- What is Topic Modeling?
- The Data Set
- Scraping the Data
- Preprocessing Data with Spacy to Do Topic Modeling
- Topic Modeling and Clustering
- Visualization and Analysis
- Conclusion
The Netflix platform generates a LOT of data daily! In this article, we will use data set from the Breaking Bad series and deep dive into our brand new solution, and do a topic modeling workflow to automatically assign labels to the series episode names.
Text processing or Natural Language Processing (NLP) is a big part of machine learning. The growing demand from the business perspective for NLP tasks, including topic modeling is outstanding in the current years.
The type of tasks to solve business problems can vary. Starting with the classical NLP techniques such as part of speech (POS) tagging, named entity recognition (NER), morphology analysis, and lemmatization. Moving up to more advanced techniques like text classification, similarity search, question answering, and text generation.

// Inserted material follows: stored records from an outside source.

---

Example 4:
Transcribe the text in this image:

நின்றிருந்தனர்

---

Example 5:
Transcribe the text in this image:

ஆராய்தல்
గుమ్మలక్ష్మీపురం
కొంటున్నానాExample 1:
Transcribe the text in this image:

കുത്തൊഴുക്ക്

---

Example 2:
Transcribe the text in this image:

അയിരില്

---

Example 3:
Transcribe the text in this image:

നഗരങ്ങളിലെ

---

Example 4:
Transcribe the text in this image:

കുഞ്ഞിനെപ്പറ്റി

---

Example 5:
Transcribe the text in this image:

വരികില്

We have developed an extension for KNIME that includes the power of multiple algorithms acknowledged by the NLP community. Our extensions can be easily integrated with Spacy and BERT-based models within KNIME.

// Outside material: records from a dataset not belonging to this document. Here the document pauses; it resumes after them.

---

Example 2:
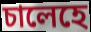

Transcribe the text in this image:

চালেহে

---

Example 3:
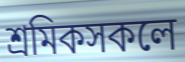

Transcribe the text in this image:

শ্ৰমিকসকলে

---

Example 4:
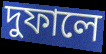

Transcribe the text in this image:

দুফালে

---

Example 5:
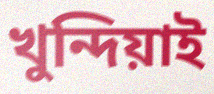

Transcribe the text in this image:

খুন্দিয়াইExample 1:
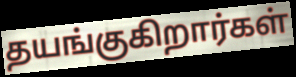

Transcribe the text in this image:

தயங்குகிறார்கள்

In this article, we are going to present a quite common approach – topic modeling. This approach can be applied for analyzing the feedback from customers or even your competitors. In the later case scraping techniques will be of use. This way our example will contain both scraping using Selenium Nodes and text processing using the Redfield NLP Nodes.
What is Topic Modeling?
Before deep diving into our use case, we want to cover the basics here.

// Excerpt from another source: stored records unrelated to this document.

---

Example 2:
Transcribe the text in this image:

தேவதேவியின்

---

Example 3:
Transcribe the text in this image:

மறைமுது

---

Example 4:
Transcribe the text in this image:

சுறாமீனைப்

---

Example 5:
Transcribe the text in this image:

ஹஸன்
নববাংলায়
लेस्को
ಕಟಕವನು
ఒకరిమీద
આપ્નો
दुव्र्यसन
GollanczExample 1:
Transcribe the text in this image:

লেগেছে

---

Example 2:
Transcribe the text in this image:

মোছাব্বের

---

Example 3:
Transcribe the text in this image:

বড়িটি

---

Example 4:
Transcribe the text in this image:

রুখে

Topic modeling is a part of text mining that helps to automatically find topics in the text and identify patterns hidden in it. With all data derived from the text, it is easier for a user to interpret the results and make a decision. Unlike rule-based text mining techniques, topic modeling does not use regular expressions and extracts sets of words typical for a specific text. These repeating bunches of words are called “topics” and they are specific for different fields.
The field of application of topic modeling is wide:
- processing large volumes of textual data
- extracting information from unstructured text
- clustering of documents
- feature selection
Most often topic modeling is used for:
- Social media monitoring when you need to know what’s trending on social media.
- In email/ticket filtering you can sort out different types of inquiries or set up your own spam filters.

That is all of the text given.